Ta lettre m'est parvenue dans le petit village de Vico au milieu des
montagnes, et elle m'a jeté dans un grand embarras et dans
une vive perplexité : voici pourquoi.
Tu sais que j'ai fait ce voyage de Corse pour passer quelque temps
auprès de ma mère que sa santé a forcée
de quitter la France. Je l'ai trouvée un peu mieux portante,
mais elle a voulu suivre en voiture et de loin mes excursions afin
de ne point me quitter pendant les quelques jours que je passe ici,
et elle vient de tomber tout à fait malade à Vico, par
excès de fatigue sans doute. De sorte que depuis la semaine
dernière je la saigne en ce lieu et que je ne puis même
la ramener à Ajaccio. Aussitôt que je pourrai partir,
je prendrai le bateau sans même terminer mon voyage, ce qui
est embêtant, car je ne reviendrai peut-être jamais dans
ce magnifique pays ; et j'aurai dépensé beaucoup d'argent
pour rien, n'ayant fait encore qu'une excursion par suite de la mauvaise
santé de ma mère, qui est d'ailleurs désespérée
de me voir partir si vite.
... Je peux donner tout de suite une très courte nouvelle et
réserver pour le journal celle que je termine en ce moment
(à peu près longue comme Boule de Suif) et que je destinais
à Mme Adam.

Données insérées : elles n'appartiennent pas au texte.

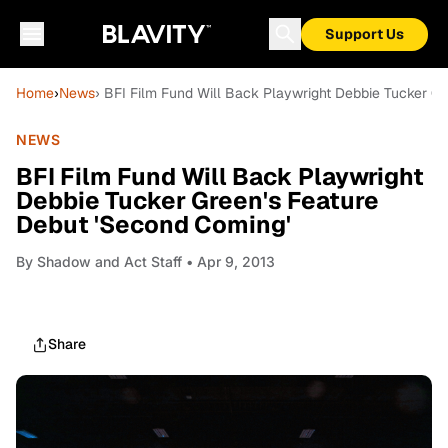
Support Us
Home
›
News
› BFI Film Fund Will Back Playwright Debbie Tucker G
NEWS
BFI Film Fund Will Back Playwright
Debbie Tucker Green's Feature
Debut 'Second Coming'
By
Shadow and Act Staff
• Apr 9, 2013
Share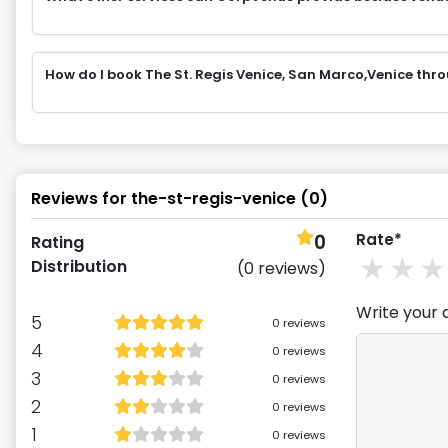
How do I book The St. Regis Venice, San Marco,Venice th
Reviews for
the-st-regis-venice
(
0
)
0
Rate*
Rating
1
st
2
Distribution
(
0
reviews)
Write your 
5
0
reviews
4
0
reviews
3
0
reviews
2
0
reviews
1
0
reviews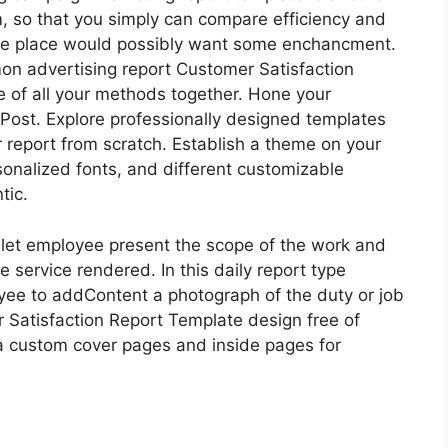
m, so that you simply can compare efficiency and
 the place would possibly want some enchancment.
on advertising report Customer Satisfaction
ne of all your methods together. Hone your
k Post. Explore professionally designed templates
r report from scratch. Establish a theme on your
rsonalized fonts, and different customizable
tic.
o let employee present the scope of the work and
 service rendered. In this daily report type
yee to addContent a photograph of the duty or job
Satisfaction Report Template design free of
 a custom cover pages and inside pages for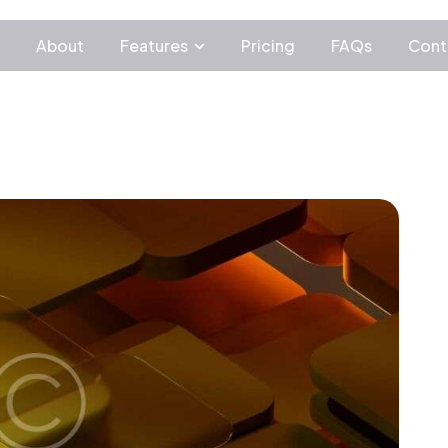
c
About
Features
Pricing
FAQs
Cont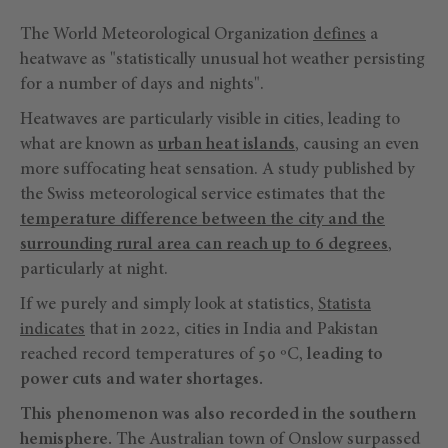
The World Meteorological Organization
defines
a
heatwave as "statistically unusual hot weather persisting
for a number of days and nights".
Heatwaves are particularly visible in cities, leading to
what are known as
urban heat islands
, causing an even
more suffocating heat sensation. A study published by
the Swiss meteorological service estimates that the
temperature difference between the city and the
surrounding rural area can reach up to 6 degrees
,
particularly at night.
If we purely and simply look at statistics,
Statista
indicates
that in 2022, cities in India and Pakistan
reached record temperatures of 50 ºC,
leading to
power cuts and water shortages.
This phenomenon was also recorded in the southern
hemisphere.
The Australian town of Onslow surpassed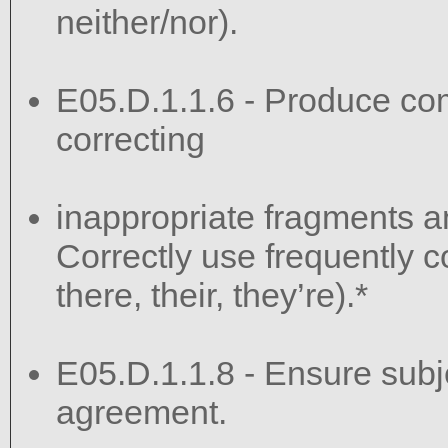
neither/nor).
E05.D.1.1.6 - Produce co
correcting
inappropriate fragments a
Correctly use frequently c
there, their, they’re).*
E05.D.1.1.8 - Ensure sub
agreement.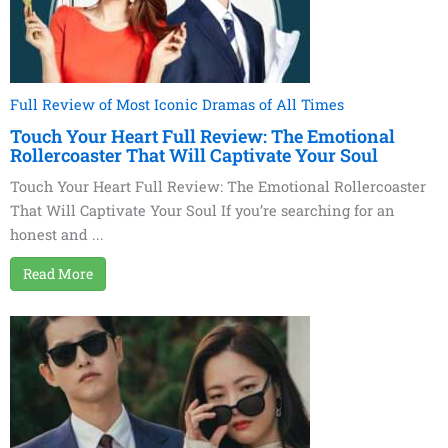
Full Review of Most Iconic Dramas of All Times
Touch Your Heart Full Review: The Emotional
Rollercoaster That Will Captivate Your Soul
Touch Your Heart Full Review: The Emotional Rollercoaster
That Will Captivate Your Soul If you’re searching for an
honest and ...
Read More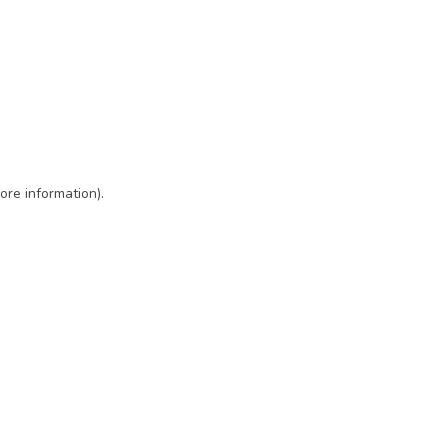
ore information)
.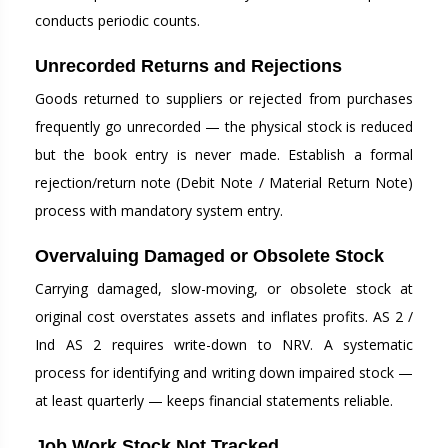
conducts periodic counts.
Unrecorded Returns and Rejections
Goods returned to suppliers or rejected from purchases
frequently go unrecorded — the physical stock is reduced
but the book entry is never made. Establish a formal
rejection/return note (Debit Note / Material Return Note)
process with mandatory system entry.
Overvaluing Damaged or Obsolete Stock
Carrying damaged, slow-moving, or obsolete stock at
original cost overstates assets and inflates profits. AS 2 /
Ind AS 2 requires write-down to NRV. A systematic
process for identifying and writing down impaired stock —
at least quarterly — keeps financial statements reliable.
Job Work Stock Not Tracked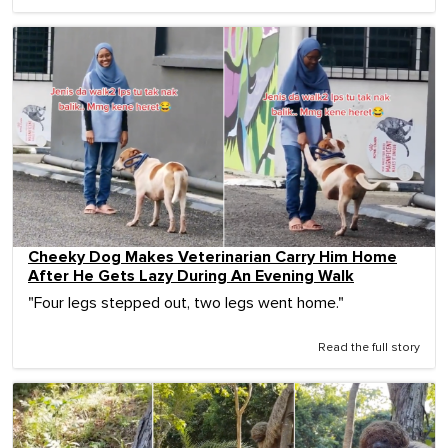
Cheeky Dog Makes Veterinarian Carry Him Home
After He Gets Lazy During An Evening Walk
"Four legs stepped out, two legs went home."
Read the full story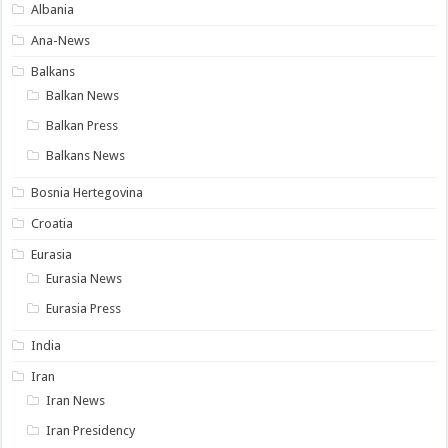
Albania
Ana-News
Balkans
Balkan News
Balkan Press
Balkans News
Bosnia Hertegovina
Croatia
Eurasia
Eurasia News
Eurasia Press
India
Iran
Iran News
Iran Presidency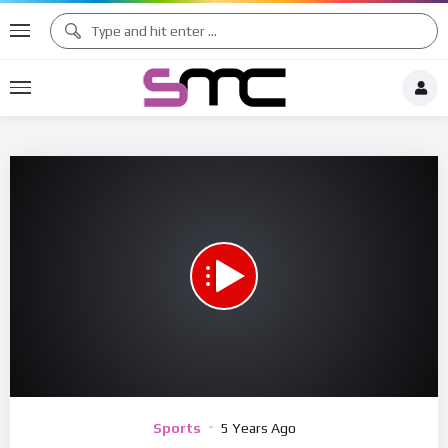
00:00
05:37
15
Video
Sports
5 Years Ago
Player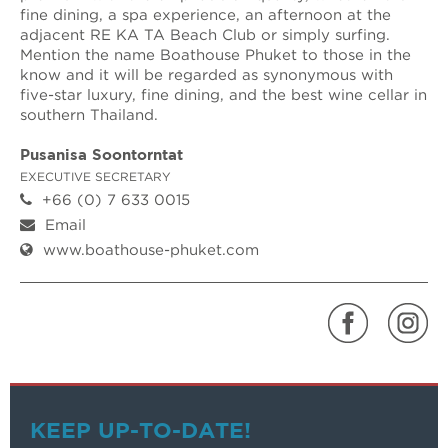
fine dining, a spa experience, an afternoon at the
adjacent RE KA TA Beach Club or simply surfing.
Mention the name Boathouse Phuket to those in the
know and it will be regarded as synonymous with
five-star luxury, fine dining, and the best wine cellar in
southern Thailand.
Pusanisa Soontorntat
EXECUTIVE SECRETARY
+66 (0) 7 633 0015
Email
www.boathouse-phuket.com
KEEP UP-TO-DATE!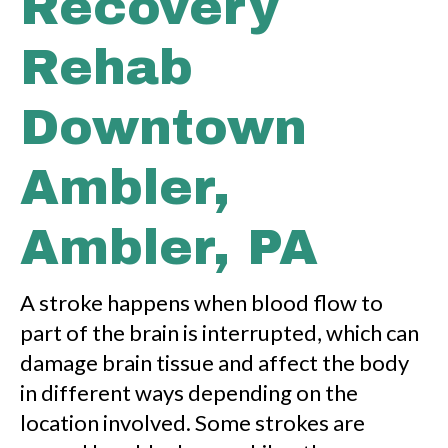
Recovery
Rehab
Downtown
Ambler,
Ambler, PA
A stroke happens when blood flow to
part of the brain is interrupted, which can
damage brain tissue and affect the body
in different ways depending on the
location involved. Some strokes are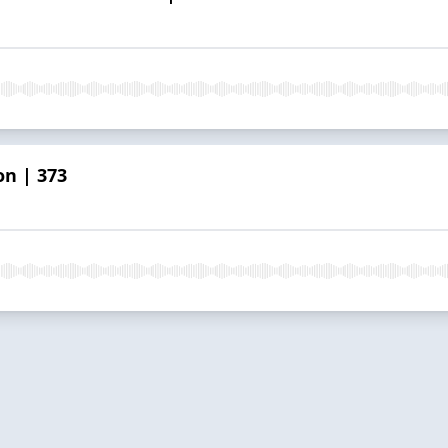
on | 373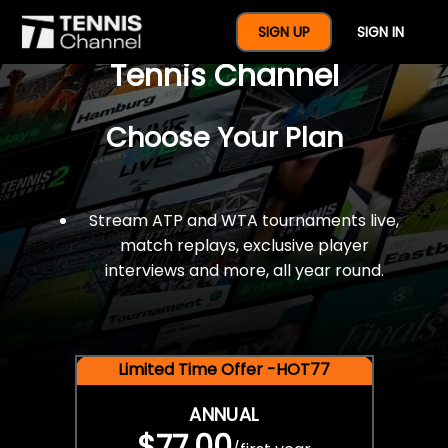
$77 For A Full Year Of
SIGN UP
SIGN IN
Tennis Channel
Choose Your Plan
Stream ATP and WTA tournaments live,
match replays, exclusive player
interviews and more, all year round.
Limited Time Offer -HOT77
ANNUAL
$77.00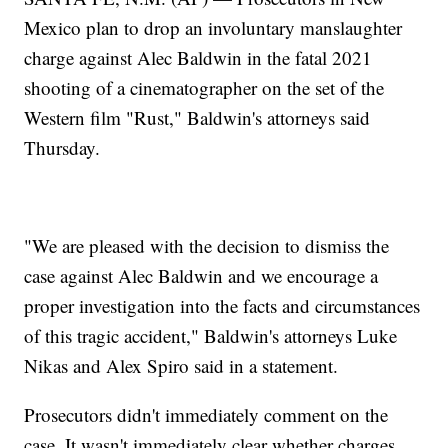
Mexico plan to drop an involuntary manslaughter
charge against Alec Baldwin in the fatal 2021
shooting of a cinematographer on the set of the
Western film "Rust," Baldwin's attorneys said
Thursday.
"We are pleased with the decision to dismiss the
case against Alec Baldwin and we encourage a
proper investigation into the facts and circumstances
of this tragic accident," Baldwin's attorneys Luke
Nikas and Alex Spiro said in a statement.
Prosecutors didn't immediately comment on the
case. It wasn't immediately clear whether charges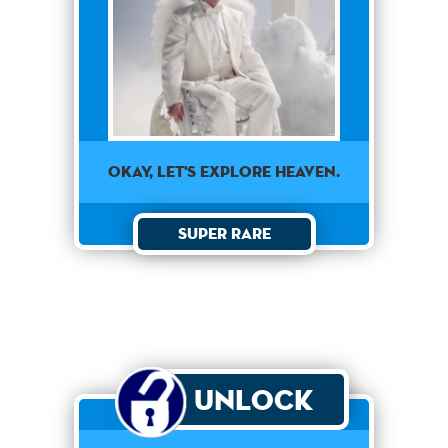
OKAY, LET'S EXPLORE HEAVEN.
Super Rare
Unlock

Je donnerai à cette Divinité Républicaine1
un récit de voyage en Corse ; ce sera toujours assez bon pour
son ennuyeux papier2.
C'est égal, j'aurais mieux aimé que le journal ne parût
que le 1er novembre. Ça me fait rater un bien beau voyage et
quitter bien tôt ma mère qui comptait me garder encore
un mois.
Je te presse sur mon sein ainsi que les amis...
1
Juliette Adam, fondatrice de la Nouvelle Revue.
2 Les fragments du voyage en Corse parurent, non dans la Nouvelle
Revue, mais dans le Gaulois, en octobre 1880.